ACMA decision on “Q+A” demonstrates need for new independent, external body to hold ABC to its code of conduct
Apr 20, 2022 | AIJAC
The Australia/Israel & Jewish Affairs Council (AIJAC) is very disappointed at the decision by the Australian Communications and Media Authority (ACMA) to dismiss complaints from AIJAC and others about the episode of the ABC TV program “Q+A” which aired on May 27, 2021.
The program featured a 12-minute discussion of the recently concluded conflict between Israel and Hamas, with a five-person panel comprising Palestinian activist Randa Abdel-Fattah, Labor MP Ed Husic, human rights lawyer Jennifer Robinson, who has participated in legal action against Israel, Liberal MP Dave Sharma, a former Australian Ambassador to Israel, and singer Ed Tambo.
To any objective observer, the program was clearly unbalanced, with two anti-Israel activists on the panel as against no pro-Israel activist, and four of the five panellists taking positions critical of Israel.
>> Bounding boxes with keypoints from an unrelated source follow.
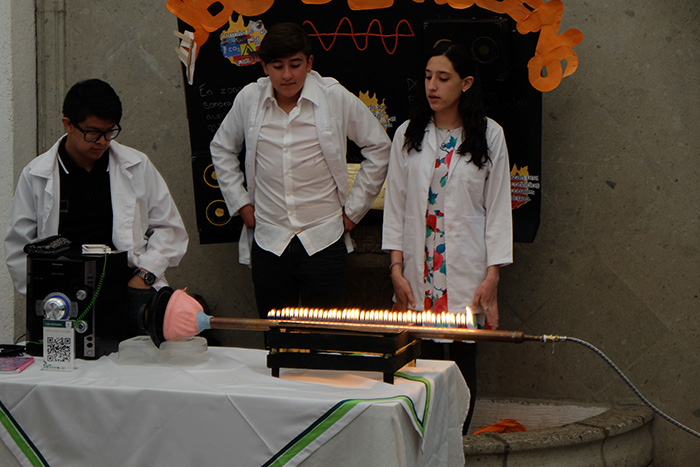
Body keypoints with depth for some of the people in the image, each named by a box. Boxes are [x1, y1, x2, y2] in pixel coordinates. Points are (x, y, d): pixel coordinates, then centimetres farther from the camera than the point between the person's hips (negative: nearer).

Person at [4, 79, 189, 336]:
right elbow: (19, 248, 12)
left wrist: (145, 274, 1)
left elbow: (169, 228, 17)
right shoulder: (35, 176, 10)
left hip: (129, 284, 2)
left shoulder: (137, 166, 13)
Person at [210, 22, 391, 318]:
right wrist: (240, 203, 10)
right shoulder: (249, 99, 2)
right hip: (268, 241, 2)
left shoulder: (335, 98, -5)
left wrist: (354, 208, 3)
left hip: (324, 239, -2)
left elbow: (379, 147, 5)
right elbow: (222, 149, 19)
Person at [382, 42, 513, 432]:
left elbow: (498, 208, 2)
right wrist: (397, 270, 0)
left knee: (462, 357, -2)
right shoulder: (408, 135, 7)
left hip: (466, 272, -2)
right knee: (421, 360, -1)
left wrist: (492, 277, -5)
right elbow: (395, 205, 8)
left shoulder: (489, 136, 2)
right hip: (417, 271, 2)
Yet ACMA found that the ABC did not breach its Code of Conduct requirements to provide impartiality, to not disproportionately represent any perspective and to not unduly favour one perspective over another.
AIJAC Executive Dr Colin Rubenstein said, “AIJAC has long been calling for the ABC to have an independent external complaints procedure rather than the current system where the ABC judges itself. We have often noted that the only appeal from such decisions is to ACMA, which is not fit for the purpose.
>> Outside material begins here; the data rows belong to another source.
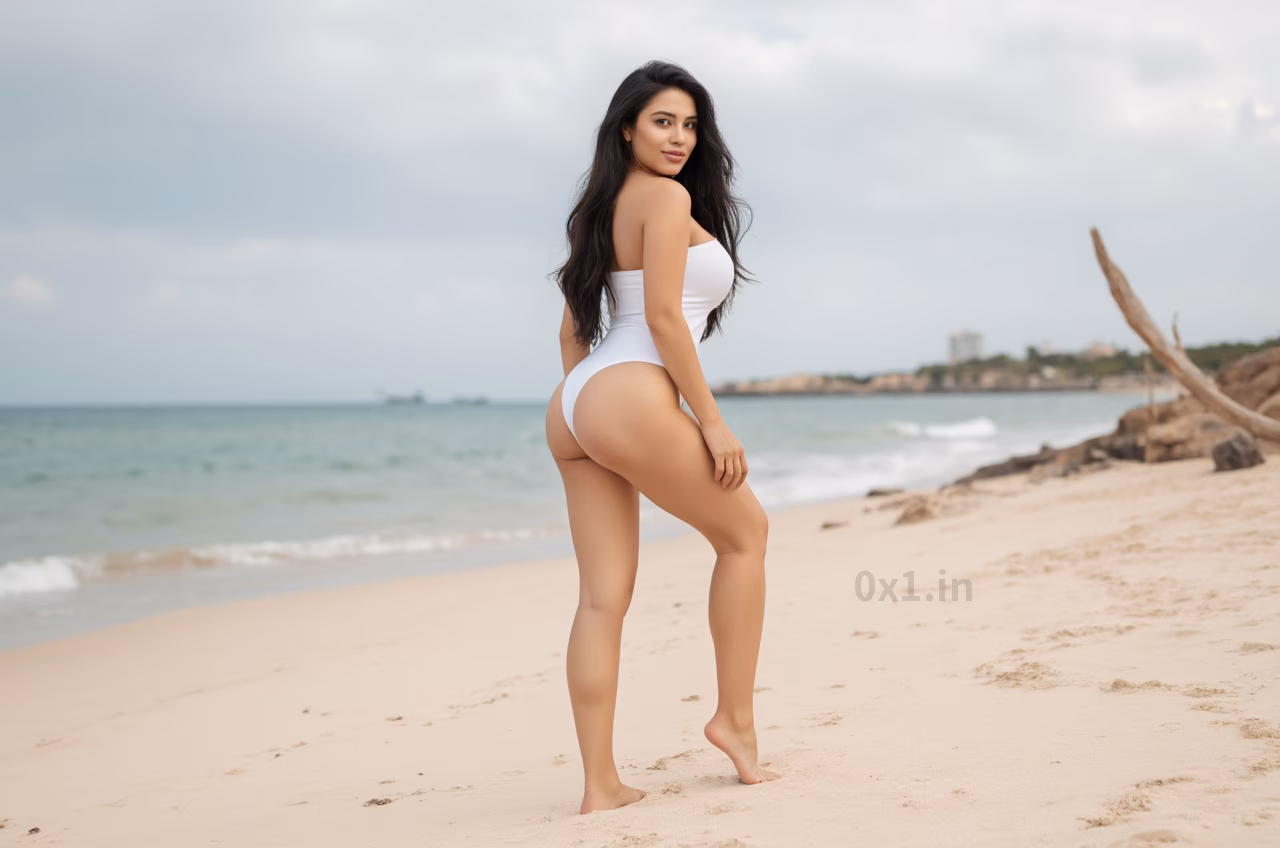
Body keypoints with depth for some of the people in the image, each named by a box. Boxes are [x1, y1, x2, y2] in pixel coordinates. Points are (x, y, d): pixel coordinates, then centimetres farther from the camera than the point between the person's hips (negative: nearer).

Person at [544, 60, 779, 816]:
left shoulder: (602, 207, 22)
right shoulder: (667, 197, -5)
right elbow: (664, 317, -13)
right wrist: (712, 421, -11)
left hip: (574, 409, 8)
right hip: (634, 399, -8)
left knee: (603, 596, 5)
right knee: (745, 529, 12)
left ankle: (601, 785, 5)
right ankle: (735, 717, 16)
“ACMA absurdly accepted the ABC’s contention that Dave Sharma represented an ‘Israeli perspective’ on the conflict, despite his presence on the program being to put the Government’s position on a range of issues, not as an advocate for Israel.
“This determination simply proves that the current system is not satisfactory, and that no-one can have confidence that the ABC will be held to the standards of balance and fairness that the taxpayers who fund it have every right to expect.
“We are also concerned that it took nearly 11 months from the airing of the program to the publication of the ACMA decision, and approximately seven months since our appeal to ACMA – further evidence that ACMA is not up to the job of reviewing complaints to the ABC.
“We note that the ABC is currently undertaking a board-commissioned review of its complaints procedure, and once again call for an independent, external process that can hold the ABC to its Code of Conduct. This is the only way to restore community confidence in the impartiality and objectivity of ABC News and Current Affairs,” Dr Rubenstein concluded.